[TEXTAUSZUG]
Sicher nicht mit Freude. In der Vergangenheit schien Schweden – jahrein, jahraus – seine Identität als Konsenskultur erfolgreich zu pflegen. Nun häufen sich die Anzeichen dafür, dass auch wir uns, wie viele andere Nationen zuvor, in eine Konfliktgesellschaft wandeln. Für jede politische Bestrebung in die eine Richtung gibt es eine in die Gegenrichtung. Erstere scheint allerdings deutlich schwächer zu sein, sodass auch Schweden, die einstige fleischgewordene Sozialutopie im Norden, sachte, aber stur nach rechts driftet.

In demokratischen Gesellschaften sind Meinungsverschiedenheiten nicht nur möglich, sondern meistens auch förderlich. Es gibt jedoch eine neue Unerbittlichkeit im Dissens, die ich von früher so nicht kenne. Einiges, glaube ich, hat mit Ressentiments zu tun – und mit Parteien wie die Schwedendemokraten mit ihrer regressiven Nostalgie, die diese behutsam zu pflegen wissen. Wenn soziale Ressourcen knapper werden, wenn es nicht länger so zu sein scheint, wie es „einst“ angeblich war, wird nach Gründen gesucht – und diese werden, wie die Faust aufs Auge, schnell unter den Zugewanderten verortet. Inzwischen soll jeder fünfte Einwohner bei uns ausländischer Herkunft sein; wen wundert es, wenn dies bei endlichen Ressourcen, und also auch bei Verteilungsfragen, zu Spannungen führt?

Bis vor zehn Jahren galt die Immigration als die Universallösung für die Engpässe auf dem Arbeitsmarkt und in der Altersvorsorge, die unsere damalige konservative Regierung für die Zukunft ziemlich präzise prognostizieren wollte. Das war damals ebenso überzogen wie heute die Verdammung. Nicht alle Parteien delirieren gleich, wie die Rechte, von der Islamisierung des Abendlandes, aber auch wenn in manchem noch zaghaft – durch die böse Blume – gesprochen wird, versteht jeder Bürger, jede Bürgerin, die Ohren besitzen, was gemeint ist. Härtere Gesetze bei der Einwanderung, beim Asylverfahren, beim Bleiberecht, ganz zu schweigen vom Klimawandel oder der russischen Invasion in die Ukraine, sollen irgendwie die Antwort auf die Herausforderungen unserer Zeit sein? Ich sehe nicht ein, wie das die Mängel im Bildungswesen oder in den Krankenhäusern beheben und schon gar nicht die staatlichen Steuereinnahmen erhöhen könnte.

[AUFGABE]
Schreiben Sie aus dem Textauszug über Schweden alles von „Sicher nicht mit“ bis hinunter zu „nach rechts driftet.“ wortgetreu ab.

[BEREITGESTELLTE ANGABEN]
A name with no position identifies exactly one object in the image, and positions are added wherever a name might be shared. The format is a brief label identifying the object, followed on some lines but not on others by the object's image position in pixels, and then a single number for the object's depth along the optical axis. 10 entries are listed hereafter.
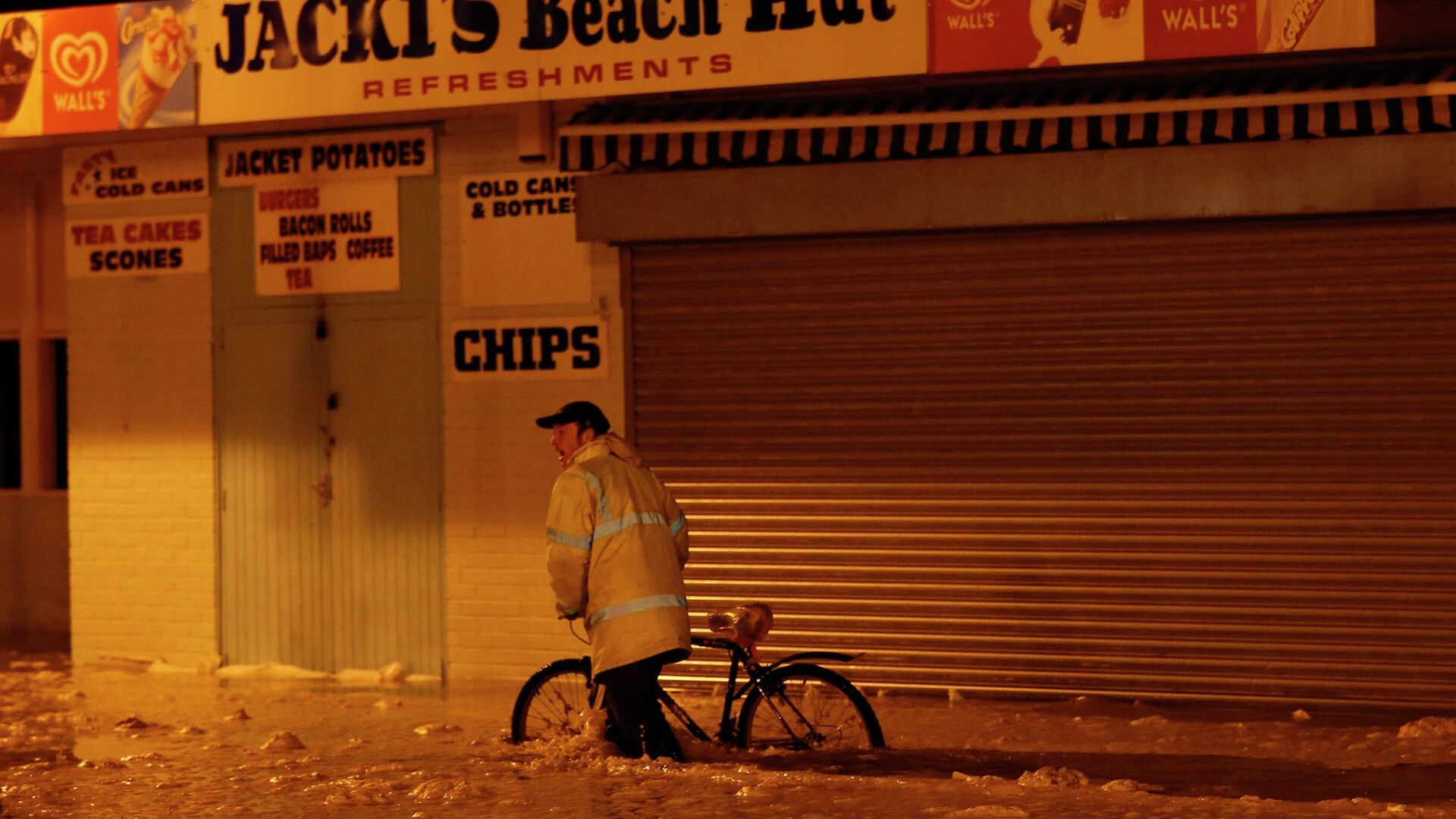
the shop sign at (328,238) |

[ERWARTETE AUSGABE]
Sicher nicht mit Freude. In der Vergangenheit schien Schweden – jahrein, jahraus – seine Identität als Konsenskultur erfolgreich zu pflegen. Nun häufen sich die Anzeichen dafür, dass auch wir uns, wie viele andere Nationen zuvor, in eine Konfliktgesellschaft wandeln. Für jede politische Bestrebung in die eine Richtung gibt es eine in die Gegenrichtung. Erstere scheint allerdings deutlich schwächer zu sein, sodass auch Schweden, die einstige fleischgewordene Sozialutopie im Norden, sachte, aber stur nach rechts driftet.